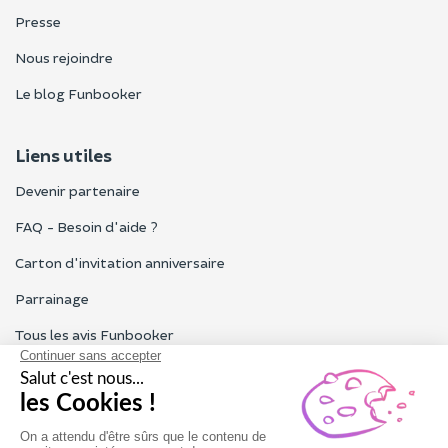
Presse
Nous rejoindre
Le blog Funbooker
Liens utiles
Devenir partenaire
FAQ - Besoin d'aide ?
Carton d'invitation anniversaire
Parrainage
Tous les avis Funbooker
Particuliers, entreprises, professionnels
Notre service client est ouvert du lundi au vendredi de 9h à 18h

───

Return the listing verbatim, pictures omitted.

__ANSWER FOR THIS EXERCISE__
Presse
Nous rejoindre
Le blog Funbooker
Liens utiles
Devenir partenaire
FAQ - Besoin d'aide ?
Carton d'invitation anniversaire
Parrainage
Tous les avis Funbooker
Particuliers, entreprises, professionnels
Notre service client est ouvert du lundi au vendredi de 9h à 18h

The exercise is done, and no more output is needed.